El primer disco que compré ahí fue uno de Larry Coryell con John Mclaulghin, “Spaces” era el título. Era un disco un poco raro, ortodoxo pero por momentos se volvía un poco violento. No era un disco de guitarristas más cool como Wes Montgomery o Jim Hall sino que eran guitarras aunque no rockeras, más duras, una manera de ejecutar diferente a la que uno esperaría en un disco de jazz. Los solos de guitarra eran bastante largos y crispados. No había esa sensación de mar que tiene el jazz, de avance y repliegue, de revoltijo y retorno a la calma. Lo compré porque me gustó la tapa. Tenía unos dibujos en tonos fucsias, violetas… y en la contratapa había una crítica tremendamente elogiosa. Además estaba el hecho de que ese disco era importado y ya por ese entonces tenía un fetichismo por ellos. No cualquiera compraba discos importados, era estar en la cresta de la ola. Desde aquel momento encaraba directamente las bateas de discos importados desdeñando las de discos nacionales. De todos modos, una vez comprado el disco, echaba una ojeada a la batea de nacionales. En una oportunidad encontré uno de John Mclaulghin pero esta vez con Santana. En la tapa se los veía a los dos abrazados por un negro gigante, una suerte de gurú con un tercer ojo en el entrecejo. Pero ya no tenía plata para comprar otro disco, lo cual hizo que saliera de la disquería con un sabor agridulce.

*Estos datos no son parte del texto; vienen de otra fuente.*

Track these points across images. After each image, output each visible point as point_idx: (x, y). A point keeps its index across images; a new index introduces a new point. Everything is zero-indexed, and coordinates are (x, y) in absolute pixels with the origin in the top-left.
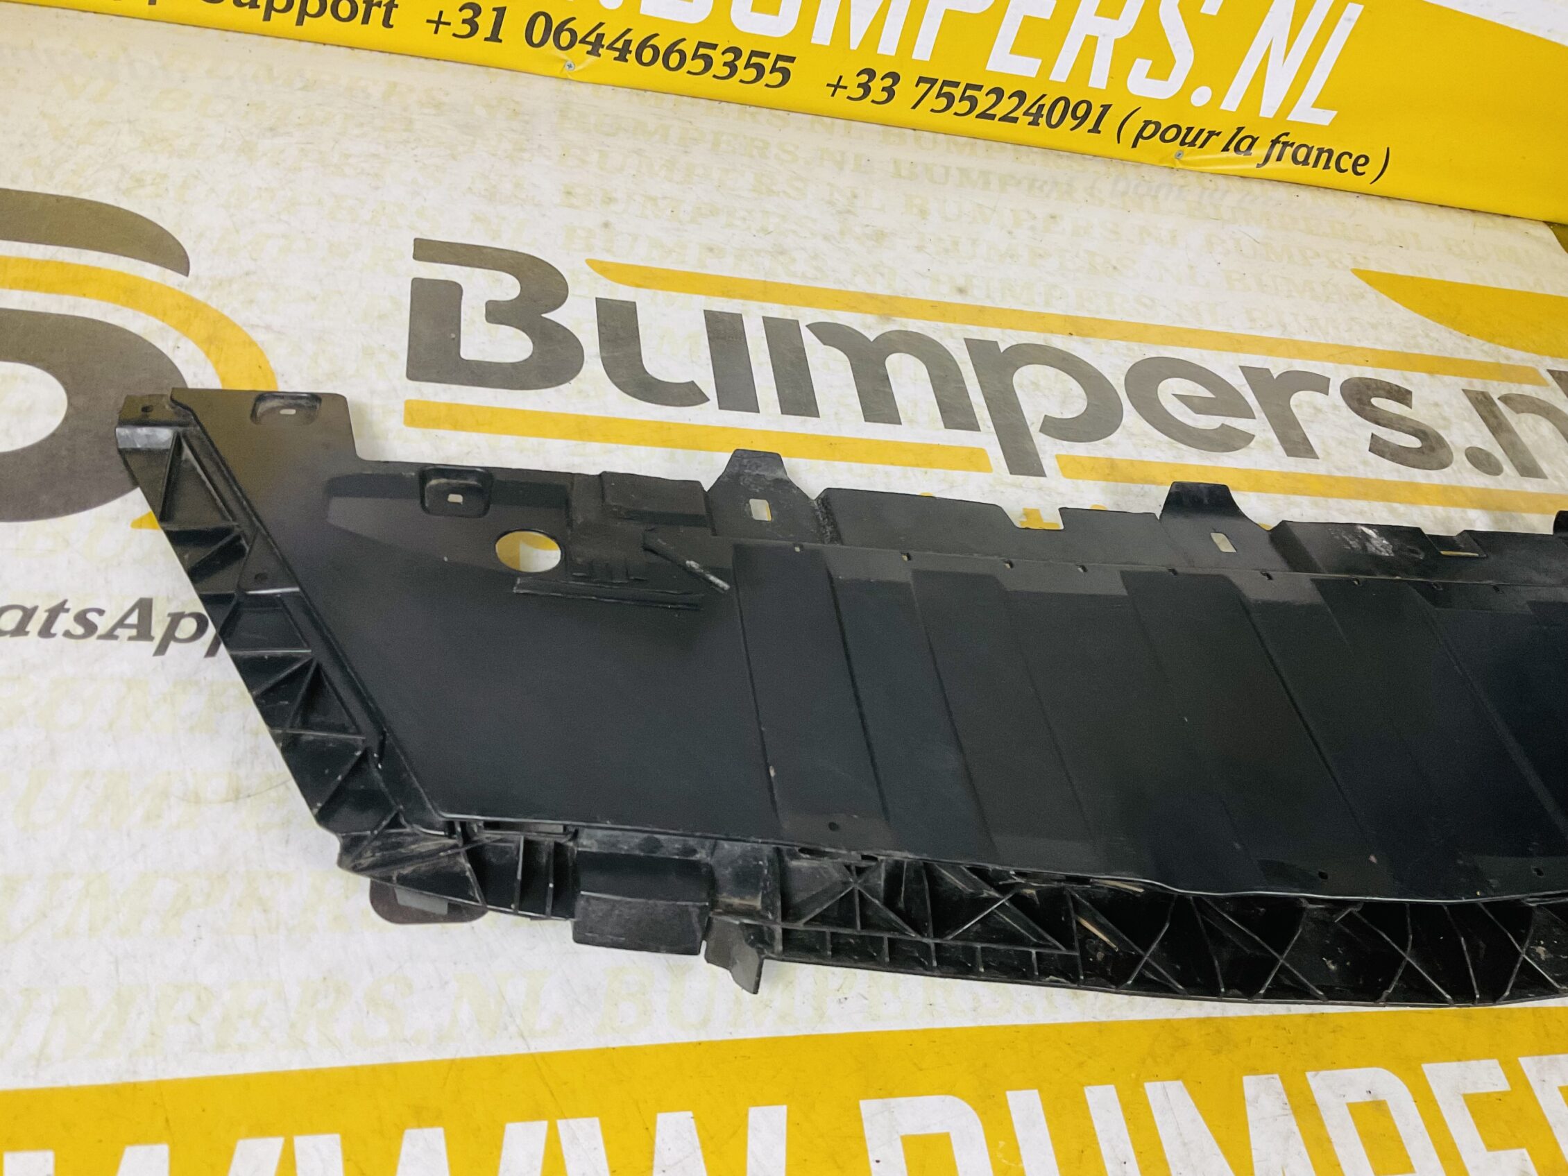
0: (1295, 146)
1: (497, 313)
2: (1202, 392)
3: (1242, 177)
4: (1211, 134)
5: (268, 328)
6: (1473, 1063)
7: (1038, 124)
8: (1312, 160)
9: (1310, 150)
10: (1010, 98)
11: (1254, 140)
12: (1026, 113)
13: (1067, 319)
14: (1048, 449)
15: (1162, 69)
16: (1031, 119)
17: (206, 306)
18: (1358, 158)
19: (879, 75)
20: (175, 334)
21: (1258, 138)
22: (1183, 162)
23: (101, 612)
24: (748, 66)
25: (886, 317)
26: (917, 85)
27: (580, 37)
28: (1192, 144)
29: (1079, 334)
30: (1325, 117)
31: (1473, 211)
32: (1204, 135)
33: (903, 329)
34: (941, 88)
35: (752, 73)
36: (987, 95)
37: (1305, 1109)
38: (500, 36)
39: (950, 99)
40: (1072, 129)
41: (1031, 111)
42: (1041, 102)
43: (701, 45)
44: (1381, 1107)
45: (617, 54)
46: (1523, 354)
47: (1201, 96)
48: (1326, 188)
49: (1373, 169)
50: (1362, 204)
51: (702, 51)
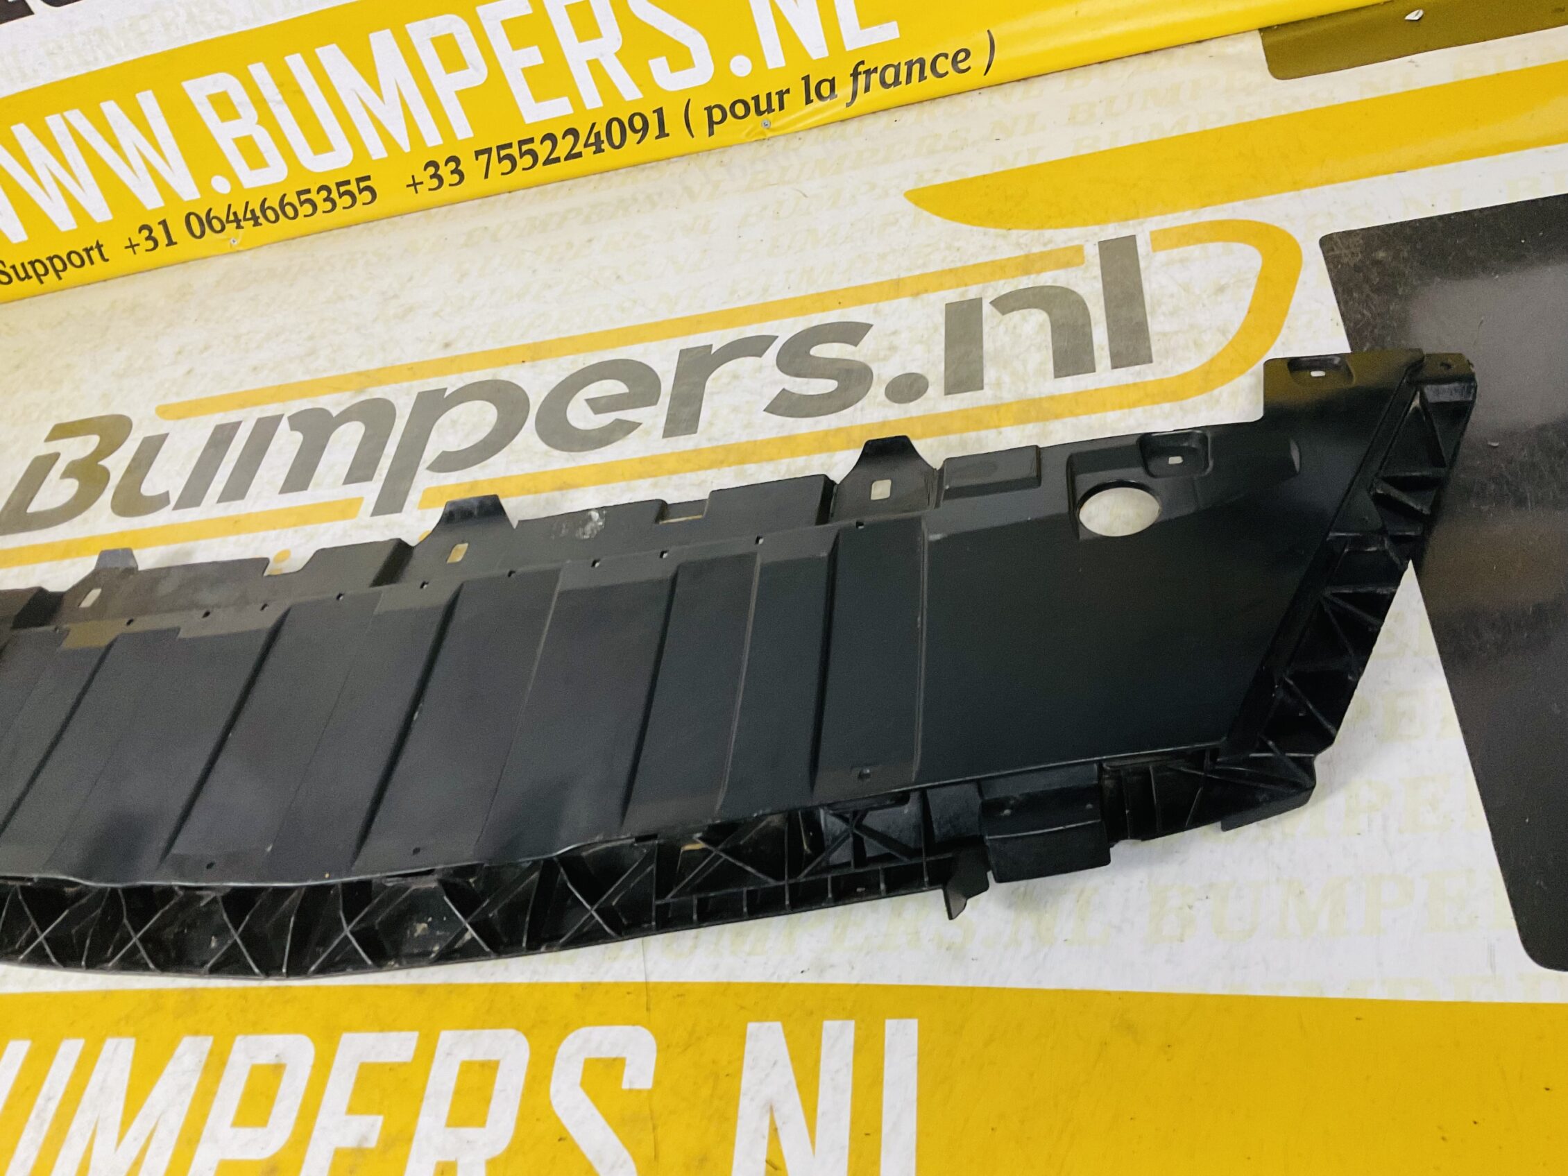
0: (879, 70)
3: (841, 121)
4: (781, 94)
7: (603, 151)
8: (903, 77)
9: (897, 68)
10: (564, 138)
11: (832, 83)
12: (586, 145)
13: (528, 347)
15: (680, 58)
16: (593, 148)
18: (956, 55)
19: (442, 164)
21: (834, 79)
22: (774, 130)
24: (341, 195)
28: (770, 109)
29: (533, 359)
30: (890, 32)
31: (1148, 53)
32: (775, 99)
34: (499, 154)
35: (348, 200)
36: (542, 143)
37: (215, 1066)
38: (174, 240)
39: (510, 157)
40: (638, 143)
41: (590, 142)
42: (595, 131)
43: (299, 193)
44: (277, 1069)
45: (252, 222)
46: (1075, 231)
47: (741, 66)
48: (941, 96)
49: (979, 58)
50: (982, 100)
51: (303, 198)
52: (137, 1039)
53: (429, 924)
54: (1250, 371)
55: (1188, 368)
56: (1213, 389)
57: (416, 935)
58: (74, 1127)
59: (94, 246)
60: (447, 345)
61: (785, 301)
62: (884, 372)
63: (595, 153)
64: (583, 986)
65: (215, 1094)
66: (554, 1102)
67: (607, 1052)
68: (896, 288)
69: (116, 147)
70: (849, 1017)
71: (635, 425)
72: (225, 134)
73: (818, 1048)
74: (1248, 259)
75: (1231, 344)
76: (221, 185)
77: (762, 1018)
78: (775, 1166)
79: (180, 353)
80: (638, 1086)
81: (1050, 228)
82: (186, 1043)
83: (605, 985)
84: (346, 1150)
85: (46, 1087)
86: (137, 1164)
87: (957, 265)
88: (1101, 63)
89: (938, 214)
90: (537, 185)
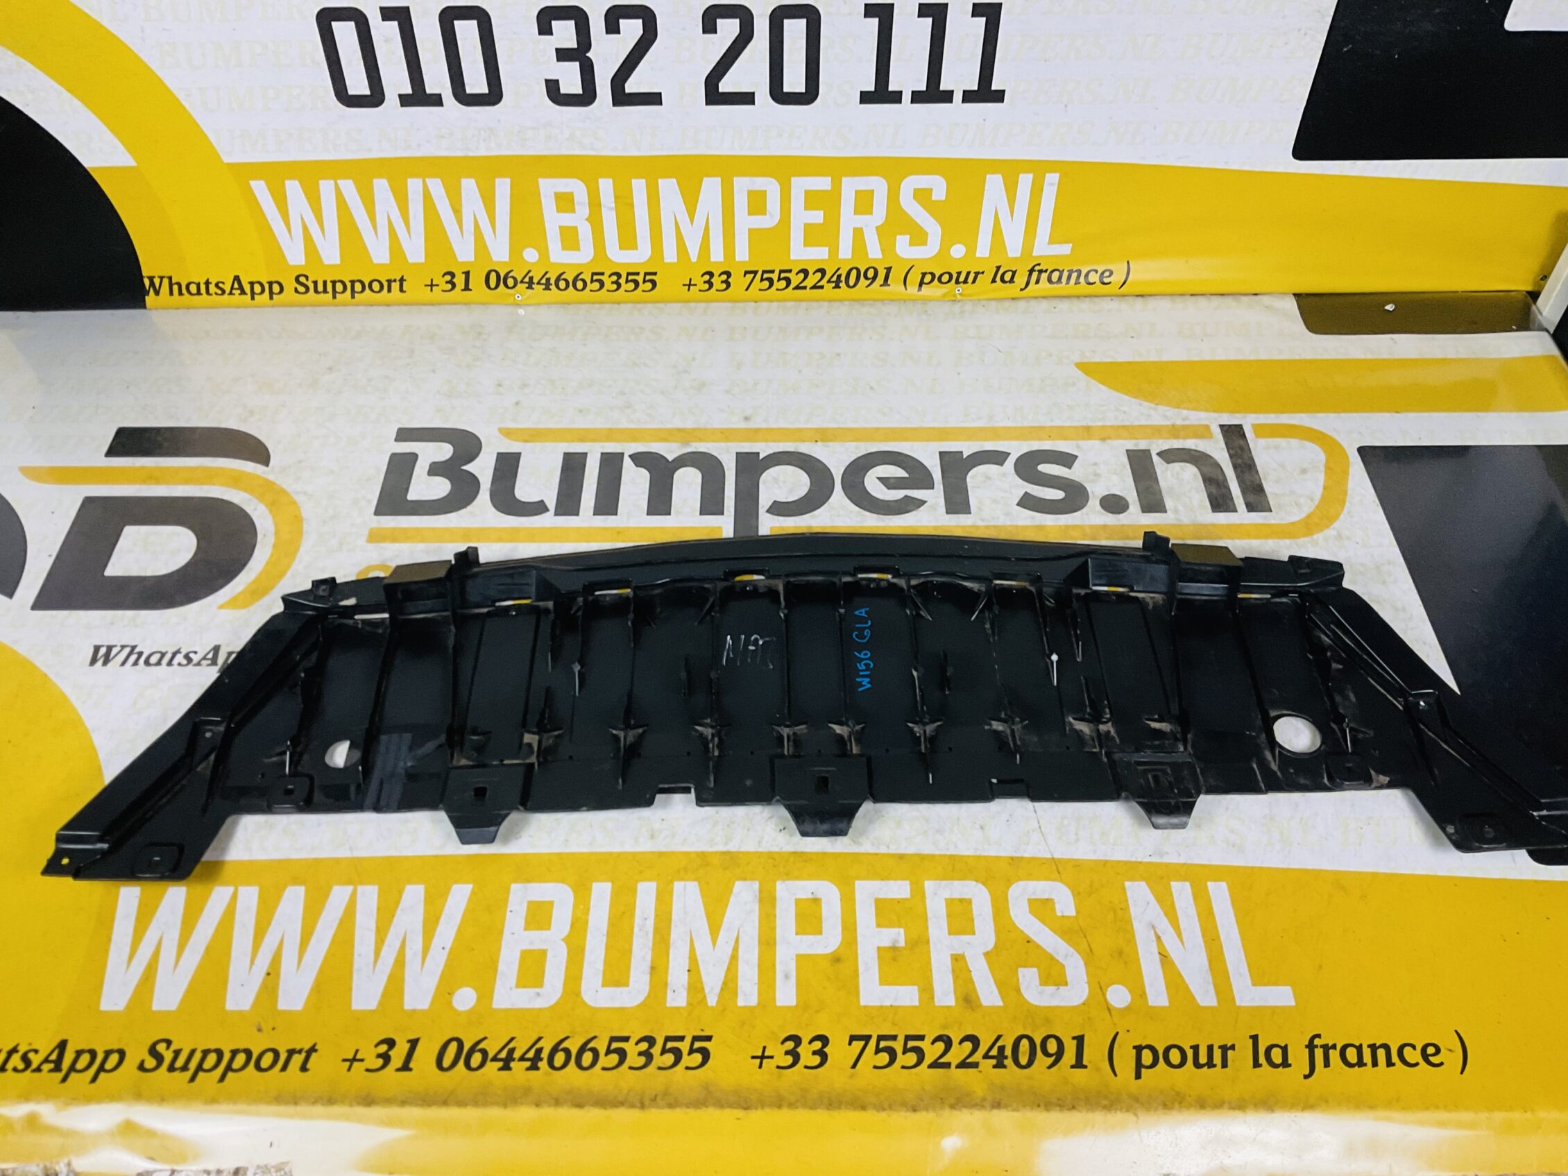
0: (1048, 271)
1: (436, 469)
2: (901, 473)
3: (1013, 299)
4: (977, 274)
5: (305, 493)
6: (892, 882)
7: (840, 287)
9: (1061, 272)
10: (814, 273)
11: (1014, 273)
12: (829, 281)
13: (817, 430)
15: (919, 237)
16: (834, 285)
18: (1103, 273)
19: (716, 274)
20: (255, 501)
21: (1016, 270)
22: (963, 295)
23: (196, 653)
24: (627, 281)
25: (686, 443)
27: (519, 280)
28: (965, 282)
29: (823, 440)
30: (1066, 249)
31: (1222, 295)
32: (971, 277)
34: (762, 276)
35: (632, 286)
36: (797, 274)
37: (767, 901)
38: (470, 287)
39: (771, 281)
40: (867, 287)
41: (832, 280)
42: (838, 273)
43: (594, 274)
44: (816, 901)
45: (544, 287)
46: (1203, 415)
47: (958, 251)
48: (1086, 297)
49: (1117, 278)
50: (1114, 305)
51: (595, 277)
52: (699, 883)
55: (1295, 518)
56: (1312, 534)
58: (674, 936)
59: (398, 278)
60: (746, 419)
61: (1009, 428)
62: (1097, 491)
63: (833, 288)
64: (1012, 858)
65: (775, 916)
66: (1016, 923)
67: (1040, 895)
68: (1087, 432)
69: (457, 211)
70: (1185, 880)
72: (553, 220)
73: (1171, 896)
74: (1315, 454)
75: (1317, 507)
76: (531, 255)
77: (1132, 879)
78: (1164, 957)
79: (500, 385)
80: (1066, 914)
81: (1184, 408)
82: (738, 886)
83: (1026, 858)
84: (885, 948)
85: (638, 912)
86: (734, 957)
87: (1127, 423)
88: (1192, 295)
89: (1103, 384)
90: (778, 301)
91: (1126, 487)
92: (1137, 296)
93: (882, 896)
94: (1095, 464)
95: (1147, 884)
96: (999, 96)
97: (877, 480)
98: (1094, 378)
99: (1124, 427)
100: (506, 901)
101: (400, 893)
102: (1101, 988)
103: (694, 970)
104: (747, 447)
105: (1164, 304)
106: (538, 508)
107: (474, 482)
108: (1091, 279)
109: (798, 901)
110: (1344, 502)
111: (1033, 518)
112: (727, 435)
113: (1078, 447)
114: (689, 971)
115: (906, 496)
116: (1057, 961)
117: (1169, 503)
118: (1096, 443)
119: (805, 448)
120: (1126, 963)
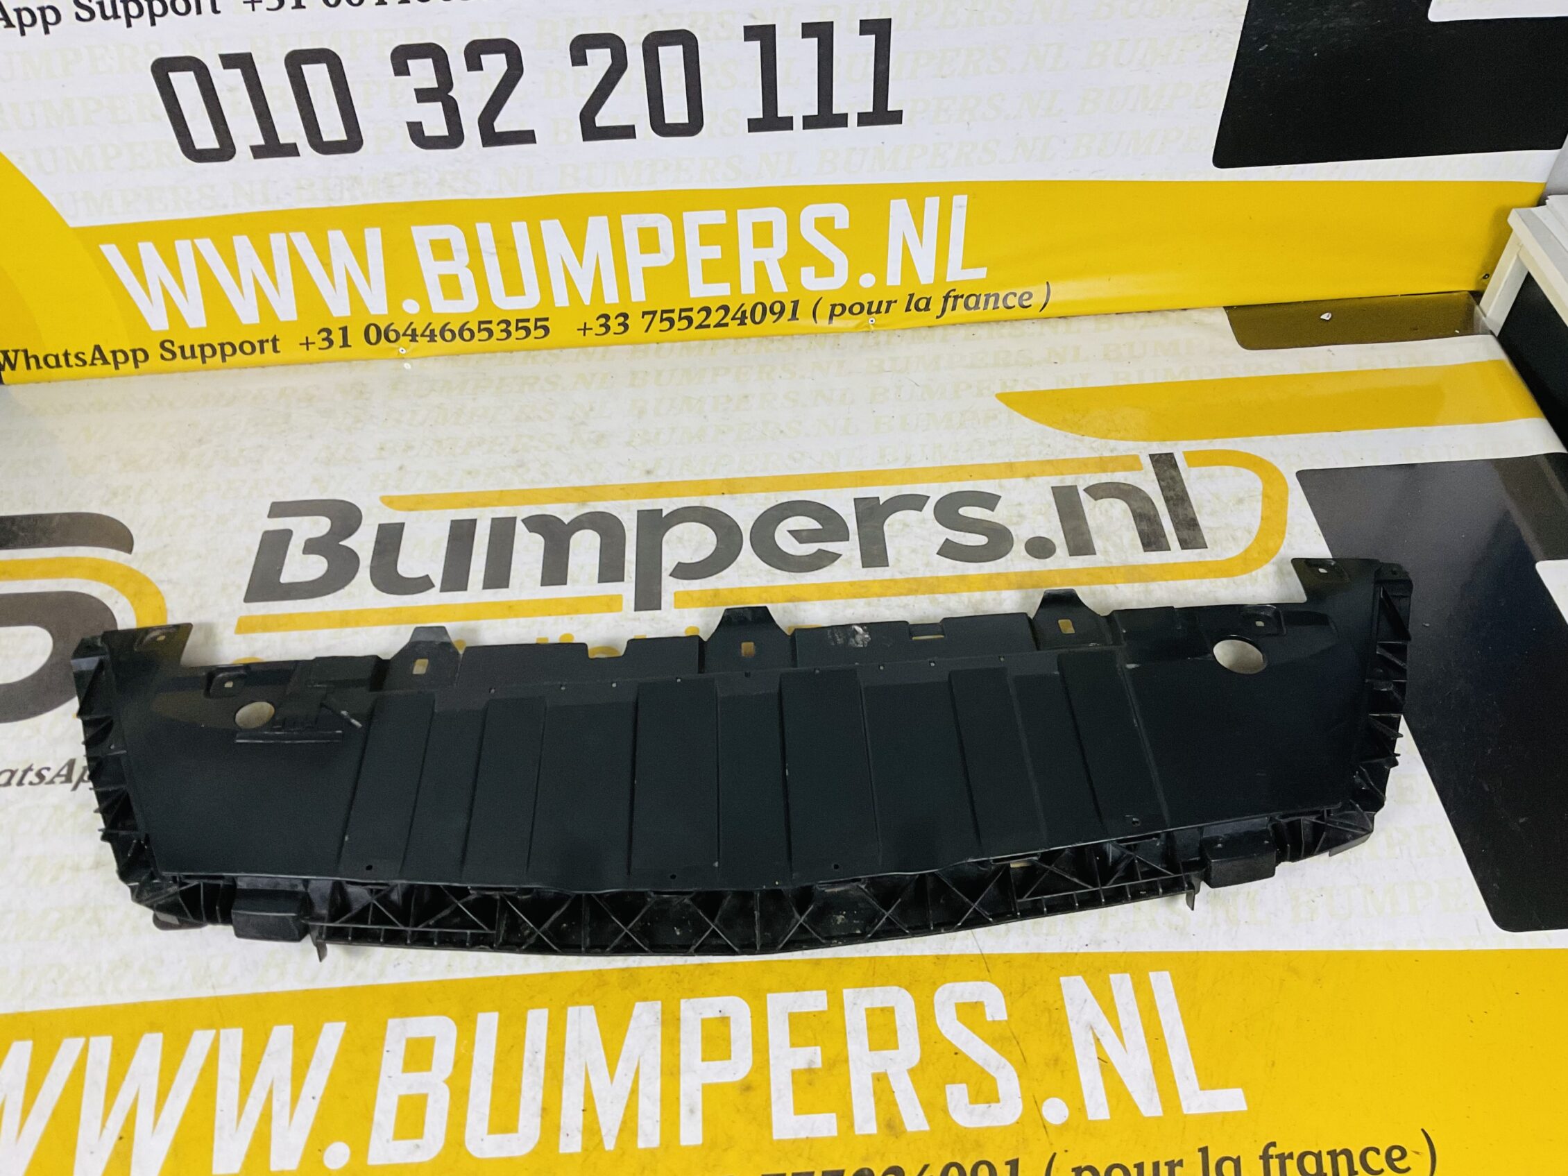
0: (965, 297)
1: (312, 547)
2: (813, 524)
3: (929, 327)
4: (889, 303)
5: (170, 581)
6: (807, 993)
7: (746, 324)
9: (978, 297)
10: (717, 311)
11: (929, 300)
12: (733, 318)
14: (670, 587)
15: (825, 268)
16: (739, 321)
17: (137, 572)
18: (1022, 296)
19: (612, 316)
20: (117, 593)
21: (930, 298)
22: (877, 325)
23: (48, 769)
24: (517, 329)
25: (584, 502)
26: (643, 317)
27: (401, 333)
28: (878, 311)
29: (731, 493)
30: (981, 273)
31: (1149, 312)
32: (884, 306)
33: (593, 510)
34: (662, 316)
35: (523, 333)
36: (699, 312)
37: (670, 1022)
38: (349, 343)
39: (672, 321)
40: (774, 322)
41: (737, 316)
42: (743, 309)
43: (480, 323)
44: (724, 1021)
45: (428, 339)
46: (1131, 444)
47: (867, 280)
48: (1006, 321)
49: (1037, 301)
50: (1036, 328)
51: (483, 326)
52: (596, 1007)
53: (845, 915)
54: (1272, 561)
56: (1251, 571)
57: (838, 923)
58: (567, 1070)
59: (270, 338)
60: (648, 472)
62: (1021, 534)
63: (739, 325)
64: (938, 957)
65: (679, 1041)
66: (943, 1032)
67: (968, 998)
68: (1010, 469)
69: (327, 265)
70: (1125, 972)
71: (835, 557)
72: (432, 269)
73: (1110, 990)
74: (1250, 481)
76: (411, 307)
77: (1068, 974)
78: (1104, 1061)
79: (382, 449)
80: (997, 1018)
81: (1111, 438)
82: (639, 1007)
83: (953, 956)
84: (800, 1070)
85: (528, 1044)
86: (634, 1092)
87: (1052, 458)
88: (1117, 314)
89: (1026, 415)
90: (682, 341)
91: (1052, 529)
92: (1060, 317)
93: (796, 1010)
94: (1020, 504)
95: (1084, 978)
96: (896, 118)
97: (788, 534)
98: (1017, 410)
99: (1049, 462)
100: (383, 1039)
101: (267, 1036)
102: (1036, 1102)
103: (589, 1108)
104: (649, 504)
105: (1088, 325)
106: (424, 584)
107: (352, 558)
108: (1010, 302)
109: (704, 1022)
110: (1284, 533)
111: (954, 567)
112: (627, 491)
113: (1001, 486)
114: (583, 1110)
115: (819, 550)
116: (989, 1074)
117: (1098, 544)
118: (1021, 481)
119: (711, 502)
120: (1062, 1072)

Otro hecho que pesaba en la elección de la compra era el precio. Por ahí había discos muy interesantes pero cuyo precio era demasiado alto. Fue el caso de uno de L Shankar producido por Frank Zappa. En la tapa aparecía la imagen de un baúl abierto en cuyo interior se veía un violín como acunado sobre monedas de oro y una mano que se extendía, ambiciosa. Otro disco que no pude comprar por su precio fue uno de Van der Graaf Generator, “Vital”, un doble de tapa negra con unos muñequitos que representaban a los músicos. Estaba grabado en vivo en el club Marquee de Londres.
Por la inflación, los precios de los discos bajaban y en muchas oportunidades uno se enfrentaba a la disyuntiva de comprar el disco a un precio alto o esperar que su precio bajara a riesgo de que lo comprara otro. Tanto con el de Van der Graaf como con otro de Eno junto a Fripp y un tercero de Hatfield and the North, la estrategia falló porque decidí esperar y se vendieron en veinte días.
Desde el mes de diciembre del ’82, apareció un disco de Shatki que costaba $25. Como era muy caro, una vez más adopté la estrategia de esperar a que el precio bajara y llegué a la segunda mitad de febrero y el disco aún estaba. Para entonces yo ya tenía la plata y el precio era incluso inferior al de una edición nacional. Sintiéndome completamente seguro de ser dueño del disco que seguía en la batea me dispuse con aire cansino y despreocupado a ojear las otras bateas porque en la de importados no había demasiado movimiento. En ese momento entran tres chabones, uno de los cuales era grandote y hablaba inglés. Tenía la camisa manchada, no sé dónde se habría apoyado. Había bastante gente en la disquería eran sólo otros tres. Pero yo desde que entraron no pude quitarles los ojos de encima. En ese momento, el tipo grandote va directamente a la batea de importados y tal como hacía yo pasaba rápidamente los discos “no me gusta, no me gusta, no me gusta…” hasta que se detuvo en uno que yo no podía ver pero algo me decía que era “mi” disco, cosa que comprobé unos segundos después cuando lo levantó. “Ese es mi disco” pensaba yo. Pero este tipo fue, lo pagó y ya no era mi disco. Recuerdo que llevaba una bolsa en la espalda donde había puesto el disco. Lo seguí durante cuadras, la bolsa era transparente, podía ver la bolsita de Utopía dentro. Como yo hablaba algo de inglés el impulso fue seguirlo y hablarle, explicarle que estaba esperando ese disco desde hacía meses, pero no pude. Lo seguí hasta Pellegrini y ahí lo abandoné. Seguí caminando solo, terminé por Pichincha, llorando como si alguien muy querido hubiera muerto.